## [JOB ITEM]
Return each line below holding the string "stroke".

## [RAW DATA]
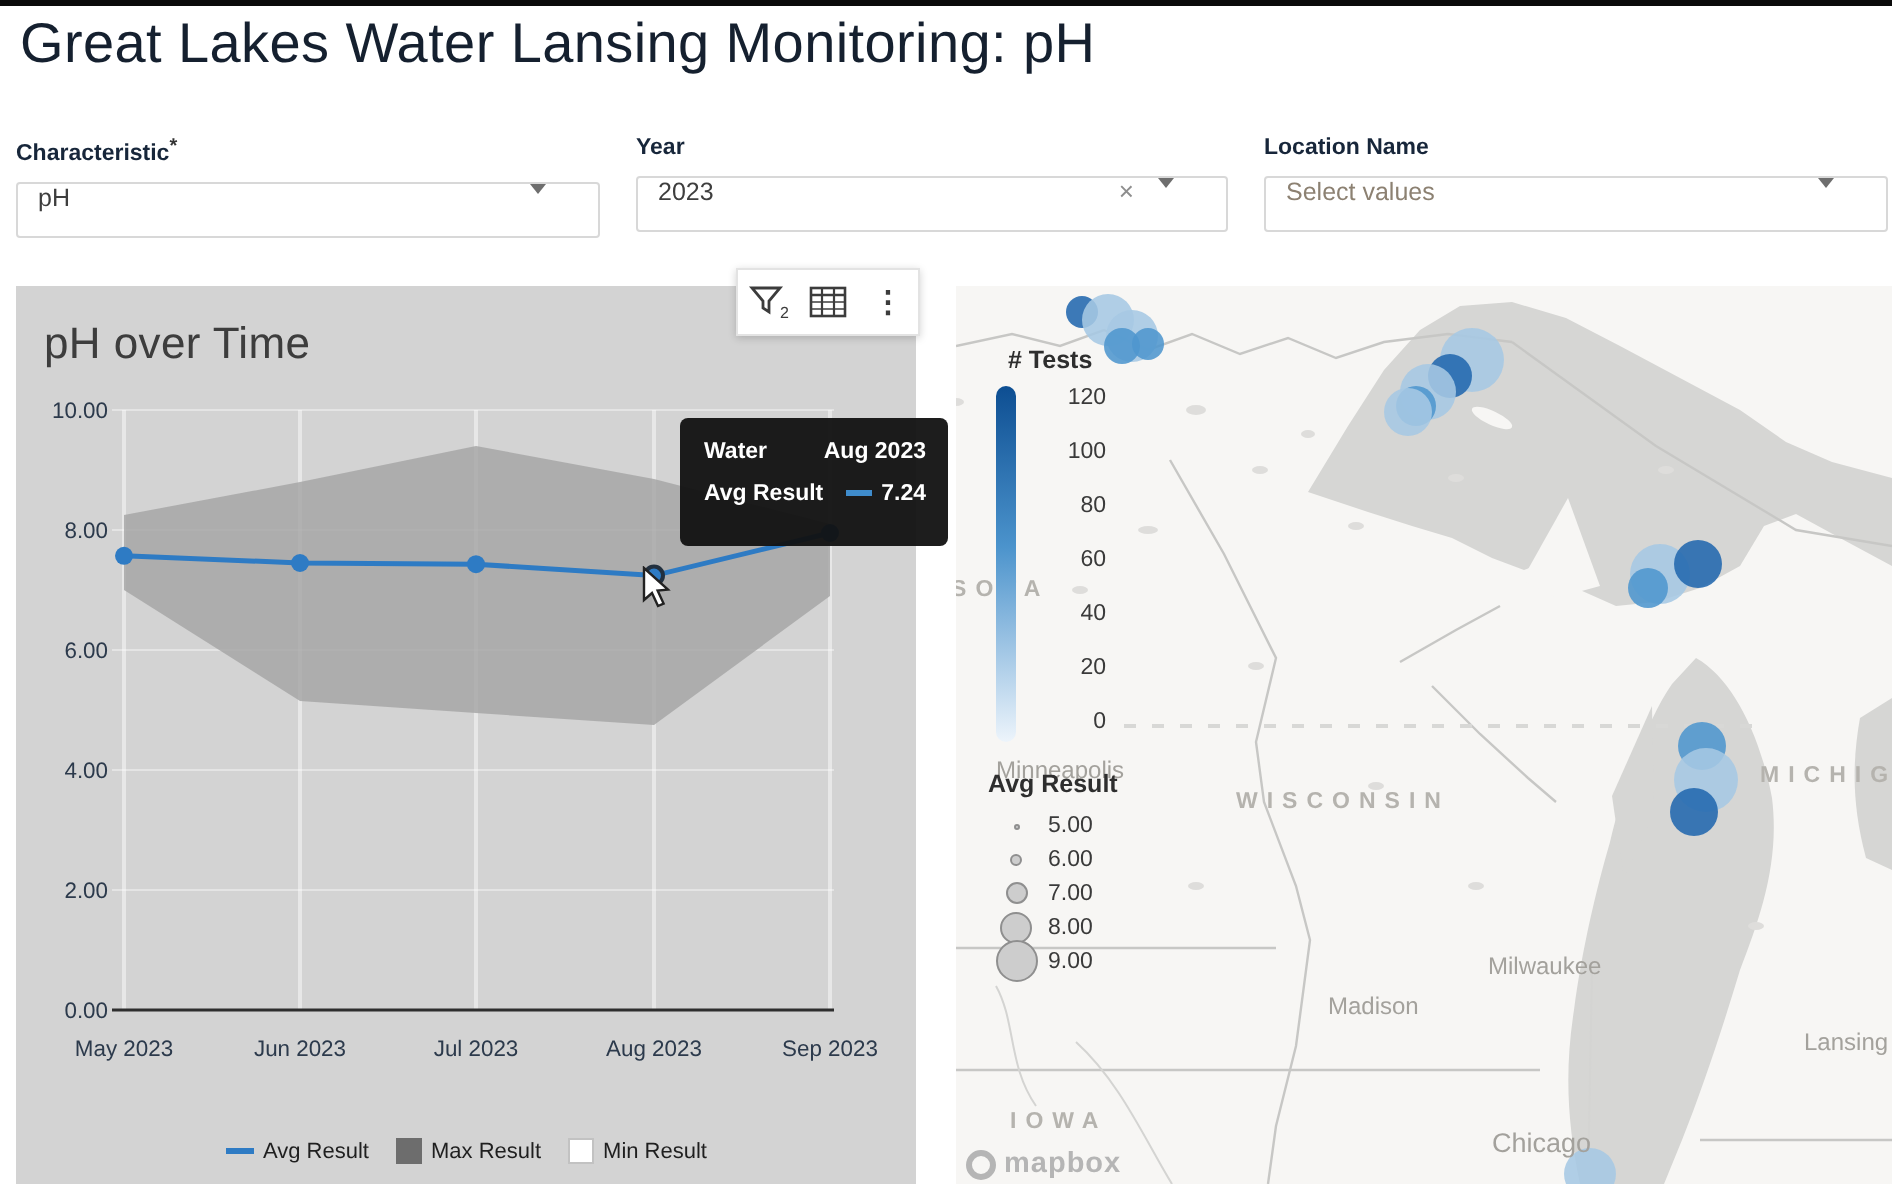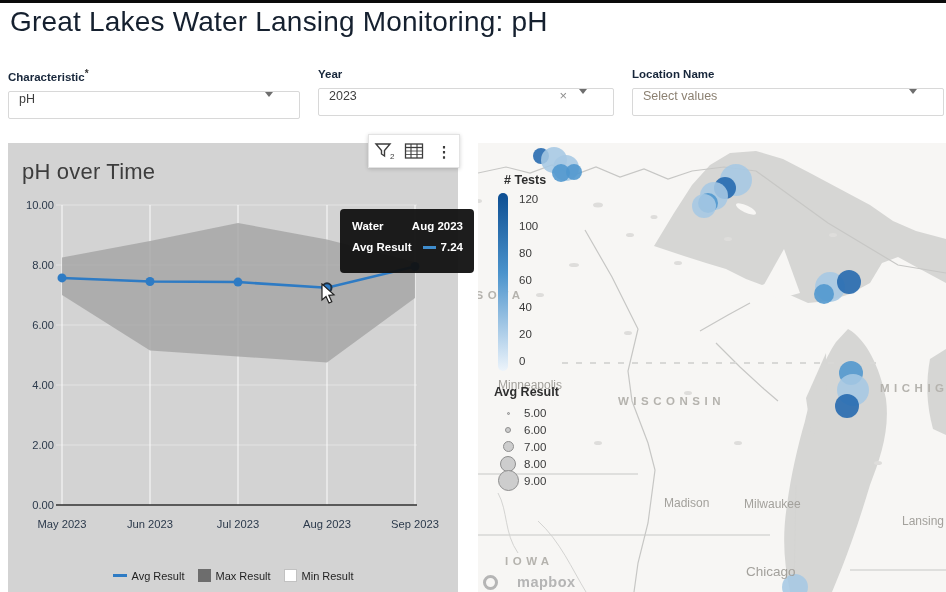--- a/index.html
+++ b/index.html
@@ -47,32 +47,32 @@
   
   .map-panel{position:absolute;left:478px;top:143px;width:468px;height:449px;background:#f7f6f4;overflow:hidden;}
   .map-svg{position:absolute;left:0;top:0;}
   .border{fill:none;stroke:#c7c7c5;stroke-width:1.2;}
   .border-faint{fill:none;stroke:#d4d4d2;stroke-width:1;}
   .dashedline{fill:none;stroke:#d8d8d6;stroke-width:2;stroke-dasharray:6,8;}
   .ml{position:absolute;white-space:nowrap;}
   .ml-state{font-size:11.5px;font-weight:700;color:#b5b3ae;letter-spacing:4.5px;}
   .ml-city{font-size:12px;color:#a3a19c;}
   .ml-city-lg{font-size:13.5px;}
-  .tests-legend{position:absolute;left:14px;top:28px;width:78px;height:215px;z-index:20;}
+  .tests-legend{position:absolute;left:14px;top:28px;width:78px;height:215px;z-index:20;text-align:right;}
   .tl-title{position:absolute;left:12px;top:2px;font-size:12.5px;font-weight:700;color:#2e2e2e;}
   .tl-bar{position:absolute;left:6px;top:22px;width:10px;height:178px;border-radius:5px;}
   .tl-tick{position:absolute;left:27px;width:34px;font-size:11.5px;color:#3a3a3a;}
   .size-legend{position:absolute;left:14px;top:242px;width:90px;z-index:20;}
   .sl-title{position:absolute;left:2px;top:0;font-size:12.5px;font-weight:700;color:#2e2e2e;}
   .sl-rows{position:absolute;left:0;top:20px;width:90px;}
   .sl-row{display:flex;align-items:center;height:16.8px;}
   .sl-circwrap{width:32px;display:flex;justify-content:center;align-items:center;}
   .sl-circ{display:inline-block;border-radius:50%;background:#cdcdcd;border:1px solid #8f8f8f;box-sizing:border-box;}
   .sl-lab{font-size:11.5px;color:#3a3a3a;}
-  .mapbox-logo{position:absolute;left:5px;bottom:2px;display:flex;align-items:center;gap:19px;z-index:20;}
+  .mapbox-logo{position:absolute;left:5px;bottom:2px;display:flex;align-items:center;gap:4px;z-index:20;}
   .mb-circle{width:15px;height:15px;border-radius:50%;border:3px solid #b5b5b5;box-sizing:border-box;}
   .mb-text{font-size:14.5px;font-weight:700;color:#b5b5b5;letter-spacing:.5px;}
 </style>
 </head>
 <body>
 
 <div class="topbar"></div>
 <h1 class="page-title">Great Lakes Water Lansing Monitoring:  pH</h1>
 
 <div class="filter f1">
@@ -247,21 +247,21 @@
         <circle cx="317" cy="444" r="13" fill="#a6c8e4" fill-opacity="0.88"></circle>
       </g>
   </svg>
   <div id="map-labels">
       <span class="ml ml-state" style="left: -62px; top: 146px;">MINNESOTA</span>
       <span class="ml ml-state" style="left: 140px; top: 252px;">WISCONSIN</span>
       <span class="ml ml-state" style="left: 402px; top: 239px;">MICHIGAN</span>
       <span class="ml ml-state" style="left: 27px; top: 412px;">IOWA</span>
       <span class="ml ml-city" style="left: 20px; top: 235px;">Minneapolis</span>
       <span class="ml ml-city" style="left: 186px; top: 353px;">Madison</span>
-      <span class="ml ml-city" style="left: 266px; top: 354px;">Milwaukee</span>
+      <span class="ml ml-city" style="left: 266px; top: 333px;">Milwaukee</span>
       <span class="ml ml-city ml-city-lg" style="left: 268px; top: 421px;">Chicago</span>
       <span class="ml ml-city" style="left: 424px; top: 371px;">Lansing</span>
     </div>
   <div class="tests-legend">
     <span class="tl-title"># Tests</span>
     <div class="tl-bar" id="tl-bar" style="background: linear-gradient(rgb(13, 78, 146), rgb(75, 147, 204) 45%, rgb(237, 244, 251));"></div>
     <div id="tests-ticks">
         <span class="tl-tick" style="top: 22px;">120</span>
         <span class="tl-tick" style="top: 49px;">100</span>
         <span class="tl-tick" style="top: 76px;">80</span>

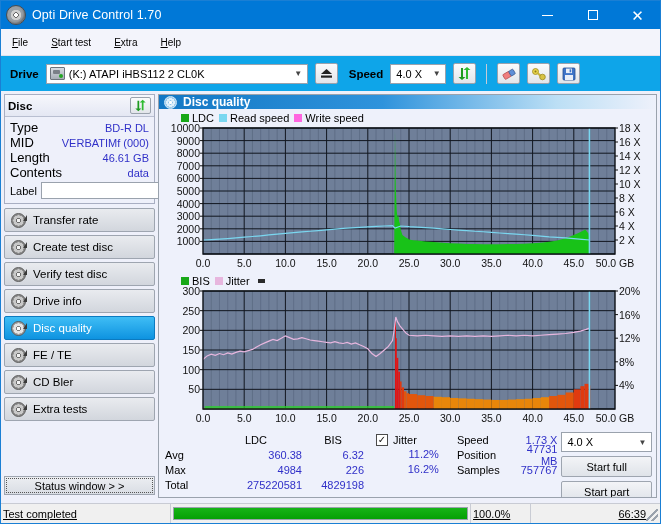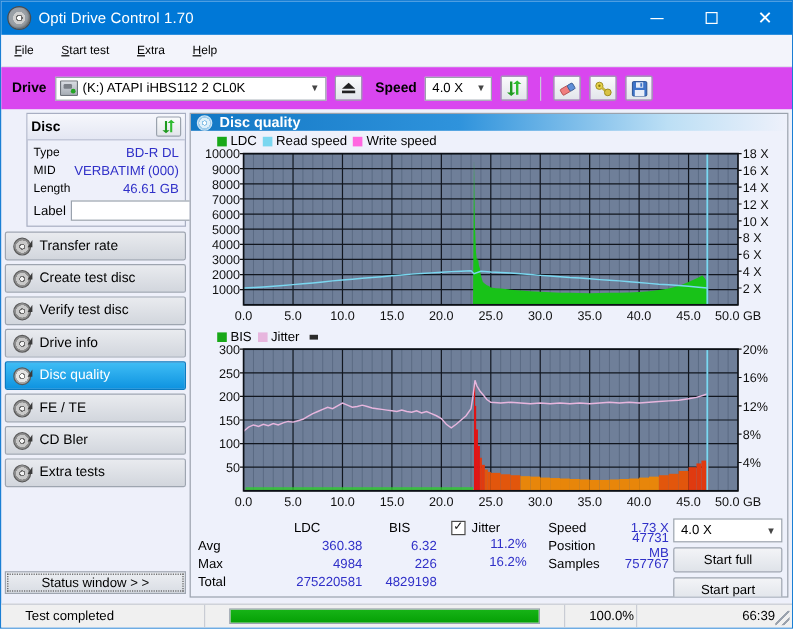--- a/index.html
+++ b/index.html
@@ -42,34 +42,34 @@
   .glyph-close{font-size:15px;font-weight:300;}
   
   .menubar{
     height:26px;background:#f3f4fb;display:flex;align-items:center;
     padding-left:9px;gap:19px;border-bottom:1px solid #dfe1ec;
   }
   .menu-item{font-size:10px;color:#000;cursor:default;padding:2px 2px;}
   .menu-item u{text-decoration:underline;}
   
   .toolbar{
-    height:35px;background:#d946ef;display:flex;align-items:center;
+    height:35px;background:#0ea5e9;display:flex;align-items:center;
     padding-left:9px;gap:7px;
   }
   .tool-label{font-size:11.5px;font-weight:bold;color:#000;}
   .combo{
     height:20px;background:#fff;border:1px solid #9aa2ad;
     display:flex;align-items:center;box-sizing:border-box;position:relative;
     font-size:11px;color:#000;
   }
   .combo .arrow{
     margin-left:auto;width:17px;height:100%;
     display:flex;align-items:center;justify-content:center;color:#444;font-size:8px;
   }
-  .drive-combo{width:226px;padding-left:3px;}
+  .drive-combo{width:262px;padding-left:3px;}
   .drive-ico{
     width:15px;height:13px;margin-right:4px;flex:none;position:relative;
     background:linear-gradient(#d9dde3,#a7adb6);border:1px solid #6d737b;border-radius:1px;
     box-sizing:border-box;
   }
   .drive-ico:before{
     content:"";position:absolute;left:2px;top:2px;width:7px;height:4px;
     background:#7a7f87;border-radius:1px;
   }
   .drive-ico:after{
@@ -83,31 +83,31 @@
   }
   .speed-combo{width:56px;padding-left:5px;}
   .sep{width:1px;height:20px;background:#c6cad6;margin:0 3px;}
   
   .body{display:flex;height:407px;}
   .left{
     width:157px;flex:none;padding:3px 3px 0 3px;box-sizing:border-box;
     display:flex;flex-direction:column;
   }
   .disc-box{
-    border:1px solid #a8aec2;background:#eef0fa;box-sizing:border-box;margin-left:18px;
+    border:1px solid #a8aec2;background:#eef0fa;box-sizing:border-box;
   }
   .disc-hd{
     height:21px;display:flex;align-items:center;padding:0 3px;
     background:linear-gradient(#f6f7fc,#e4e7f3);border-bottom:1px solid #b9bfd1;
   }
   .disc-hd b{font-size:11.5px;}
   .disc-hd .btn-sq{margin-left:auto;width:21px;height:17px;}
   .disc-rows{padding:3px 5px 4px 5px;}
   .drow{display:flex;justify-content:space-between;align-items:center;height:15px;}
-  .drow .k{font-size:10px;color:#000;}
+  .drow .k{font-size:13px;color:#000;}
   .drow .v{font-size:11px;color:#3030c8;}
   .label-row{display:flex;align-items:center;gap:4px;margin-top:2px;}
   .label-row .k{font-size:11px;width:33px;}
   .label-input{
     flex:1;height:17px;border:1px solid #9aa2ad;background:#fff;box-sizing:border-box;
   }
   .cd-ico{
     width:15px;height:15px;border-radius:50%;
     background:radial-gradient(circle at 50% 50%,#fff 0 16%,#b9b35f 17% 26%,#f3eda0 27% 52%,#d9d173 53% 80%,#b4ad56 81% 100%);
     border:1px solid #8d8742;box-sizing:border-box;
@@ -193,21 +193,21 @@
     height:21px;background:linear-gradient(#f3f4f7,#dfe3e9);
     border:1px solid #9ea5b0;border-radius:2px;box-sizing:border-box;
     display:flex;align-items:center;justify-content:center;font-size:11px;
   }
   
   .statusbar{
     position:absolute;left:0;bottom:0;width:659px;height:20px;
     background:#f0f0f0;border-top:1px solid #c8cbd4;
     display:flex;align-items:center;font-size:11px;box-sizing:border-box;
   }
-  .sb-cell{height:20px;display:flex;align-items:center;padding:0 20px;box-sizing:border-box;}
+  .sb-cell{height:20px;display:flex;align-items:center;padding:0 2px;box-sizing:border-box;text-decoration:underline;}
   .sb-msg{width:170px;border-right:1px solid #c9ccd4;}
   .sb-prog{width:300px;border-right:1px solid #c9ccd4;}
   .prog-track{
     flex:1;height:13px;background:#e9e9e9;border:1px solid #9aa2ad;box-sizing:border-box;
     position:relative;overflow:hidden;
   }
   .prog-fill{height:100%;background:linear-gradient(#17b417,#05a005);}
   .sb-pct{width:60px;border-right:1px solid #c9ccd4;}
   .sb-time{flex:1;justify-content:flex-end;padding-right:14px;}
   .grip{
@@ -315,20 +315,24 @@
             <span class="k">Type</span>
             <span class="v">BD-R DL</span>
           </div>
           <div class="drow">
             <span class="k">MID</span>
             <span class="v">VERBATIMf (000)</span>
           </div>
           <div class="drow">
             <span class="k">Length</span>
             <span class="v">46.61 GB</span>
+          </div>
+          <div class="drow">
+            <span class="k">Contents</span>
+            <span class="v">data</span>
           </div>
           <div class="label-row">
             <span class="k">Label</span>
             <input class="label-input" type="text" value="" style="">
             <span class="btn-sq" style="width:19px;height:17px">
               <span class="cd-ico"></span>
             </span>
           </div>
         </div>
       </div>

## [WRITTEN ANSWER]
   .border{fill:none;stroke:#c7c7c5;stroke-width:1.2;}
   .border-faint{fill:none;stroke:#d4d4d2;stroke-width:1;}
   .dashedline{fill:none;stroke:#d8d8d6;stroke-width:2;stroke-dasharray:6,8;}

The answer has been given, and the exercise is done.